(CONSIGNE): Relevez, dans l'entretien avec Thione Seck ci-dessous, les artistes nommés entre parenthèses comme parrains de l'album.

(TEXTE À LIRE):
◇ ◇ ◇ ◇ ◇ ◇ ◇
Thione Seck : Mon problème avec Youssou Ndour: c’est comme un plat de «Ceebu jën». Il a mangé à droite, moi à gauche, après il a…

Jovial, taquin, tantôt le visage crispé… Thione Seck n’a rien perdu de son franc-parler. En liberté provisoire, le chanteur n’a pas été avare en révélations dans l’entretien qu’il nous a accordé. Son nouveau projet, son héritage culturel, la carrière de son fils, la politique culturelle de Macky Sall, les Lions du Sénégal, El Hadj Diouf, sa relation avec Youssou Ndour, ses regrets… Thione n’a rien occulté et promet un retour d’enfer aux Sénégalais. Dans cet entretien, Thione Ballago Seck fait des révélations de taille.
Les Echos : Quel projet préparez-vous aux Sénégalais ?


Thione Seck : Je fais un album panafricain. J’implique dans l’album tous les artistes qui sont dans les pays membres de la Cedeao, mais j’ai démarré par les artistes locaux. J’ai choisi comme parrains aussi les têtes d’affiche. Je veux que les artistes qui sont de ma génération soient les parrains de 9 autres artistes (Youssou Ndour, Baaba Maal, Oumar Pène, Kiné Lam, Souleymane Faye…). Ce qui fera un album de 10 morceaux, dont le morceau du parrain. J’ai privilégié des artistes inconnus pour les aider. Actuellement, j’en suis à 7 CD pour le Sénégal. J’ai démarré par le Mali, mais je n’ai pas beaucoup de temps. J’ai pu prendre 4 artistes sur les 20, donc il me reste 16. Après je serai en Guinée, au Gabon, en Côte d’Ivoire…. Si cela ne tenait qu’à moi, l’album aurait été bouclé depuis belle lurette, mais, comme c’est un album ouvert à d’autres, cela traine jusqu’à présent. La date de sortie n’est pas encore fixée, parce qu’il y a beaucoup de morceaux. Nous sommes donc obligés de les sortir par version. C’est un projet qui rassemble et fédère beaucoup d’artistes de la Cedeao. Le nom de l’album s’appelle «Tu seras» mais le premier nom est «Thione Seck à gogo».
◇ ◇ ◇ ◇ ◇ ◇ ◇
[Entrées d'un jeu de données]
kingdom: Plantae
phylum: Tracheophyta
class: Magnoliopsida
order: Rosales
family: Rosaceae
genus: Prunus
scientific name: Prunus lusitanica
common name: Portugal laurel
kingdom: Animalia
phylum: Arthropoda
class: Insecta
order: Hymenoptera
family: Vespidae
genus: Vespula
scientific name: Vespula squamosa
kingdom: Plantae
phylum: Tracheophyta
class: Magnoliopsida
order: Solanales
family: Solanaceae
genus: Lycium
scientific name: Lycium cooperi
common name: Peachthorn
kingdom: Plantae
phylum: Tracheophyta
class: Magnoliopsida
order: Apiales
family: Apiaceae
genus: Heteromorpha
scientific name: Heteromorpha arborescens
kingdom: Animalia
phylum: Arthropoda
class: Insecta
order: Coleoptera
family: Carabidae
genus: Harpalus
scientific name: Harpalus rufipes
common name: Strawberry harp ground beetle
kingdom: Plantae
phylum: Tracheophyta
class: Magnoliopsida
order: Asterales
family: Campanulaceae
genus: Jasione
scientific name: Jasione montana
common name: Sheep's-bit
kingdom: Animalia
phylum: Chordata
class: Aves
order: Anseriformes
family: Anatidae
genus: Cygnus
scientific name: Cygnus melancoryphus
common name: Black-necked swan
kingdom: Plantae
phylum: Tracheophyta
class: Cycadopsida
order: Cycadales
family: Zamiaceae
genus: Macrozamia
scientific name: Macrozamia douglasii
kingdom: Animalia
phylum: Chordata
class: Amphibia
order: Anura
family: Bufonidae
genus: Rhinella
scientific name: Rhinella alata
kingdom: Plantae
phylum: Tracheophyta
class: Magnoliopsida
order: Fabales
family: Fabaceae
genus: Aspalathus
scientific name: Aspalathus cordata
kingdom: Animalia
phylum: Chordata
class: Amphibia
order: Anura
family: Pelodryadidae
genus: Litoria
◇ ◇ ◇ ◇ ◇ ◇ ◇
(RÉSULTAT CI-DESSOUS): Youssou Ndour, Baaba Maal, Oumar Pène, Kiné Lam, Souleymane Faye